Unless specified otherwise, the default conformal coating is Arathane 5750 A/B (LV) (TBR, low outgassing but known to cause UV degradation, and quantities with a direct path to the optical assemblies should be minimized, see Hahne, A. (2012). Investigation on GOME-2 throughput degradation Final Report. ESTEC. Retrieved from https://www-cdn.eumetsat.int/files/2020-04/pdf_gome_thru_deg_esa.pdf).
The coating should be applied by the board house.
“Let the board house do it and my own touch-ups, though. I make a batch of 5750, and make a solution of 50% MEK and 50% toluene by volume, then use hat to thin the 5750 50-50 by weight.”
David Hamara, Personal Communication
Soldering considerations
Each joint should be inspected via x-ray (“100% coverage”) following IPC J-STD-001E or equivalent aerospace solder standard.
Leaded (Pb/Sn) solder shall be used for reliability in all joints, minimizing whiskers and enabling future rework.
High Voltage Design Considerations
Design and handling should follow NASA Handbook 4007 best practices for 50-250V circuits, section 7.4.2.1-7.4.2.2.
Spacecraft Charging Considerations
In LEO the primary concern is external charging due to the ambient plasma, design of solar panels and the external structure should be informed by the appropriate NASA Handbook [1].
Because of the highly ESD sensitive nature of the MEMS device and the unknown range of potential orbits, we require implement GEO-level internal ESD protections.
Internal Electronics
Payload electronics should follow “Internal ESD Design Guidelines- Section 3.2.3” of the “Guide to mitigating spacecraft charging” particularly noting the following:
Voltage Stress
The electric field stress in dielectrics should be below \(4 \times 4000\) V/mm in any material or gap [2] and gap voltage stresses below 400V/mm [1].
Filtering
A basic filter circuit to protect from internal ESD shorts [2]:
The filter should anticipate a pulse on the order of 20 ns wide. As a rough example, filtering should protect against a 20-pF capacitance charged with 100 nC (about 5 kV stress, 250 \(\mu\) J)
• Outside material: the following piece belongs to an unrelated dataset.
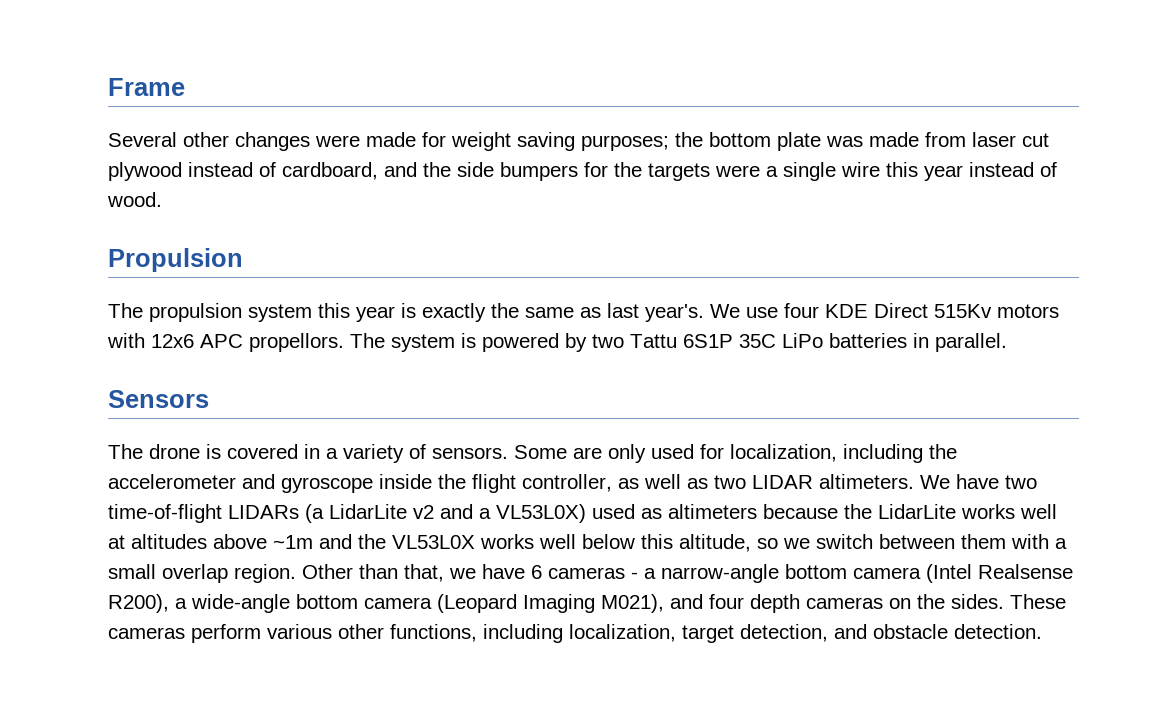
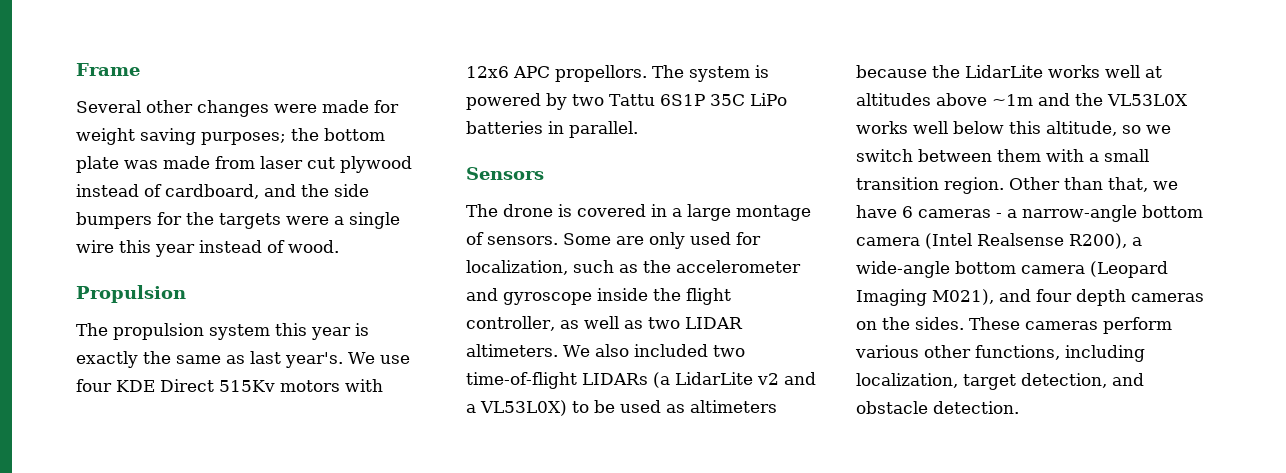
[343,444,404,463] variety -> [687,204,811,221] large montage
[843,444,923,463] including -> [573,260,638,273] such as
[956,474,999,489] have -> [594,344,708,357] also included
(586, 513) none -> [572,400,615,413] to be
[162,564,228,583] overlap -> [856,177,939,190] transition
This is comparable to human body model static discharges (200nC at 2kV in 150 ns [3]).
Bleedpaths
Metal surfaces should have bleedpaths to ground [2]:
Circuit boards should be designed so that any metal area greater than 0.3 cm \(^2\) should also have a bleed path with the same ESD grounding limits of 0 to \(10 M \Omega\) resistance to ground. Circuit boards should be designed so that there will be no open (unused) surface areas greater than 0.3 cm\(^2\). Otherwise, place a metal land that is ESD grounded with 0 to 10 M \(\Omega\) resistance to ground in the unused dielectric area.
Insulation
See NEPP insulation guide, default wiring will be PTFE, Tefzel or Polyimide (Kapton).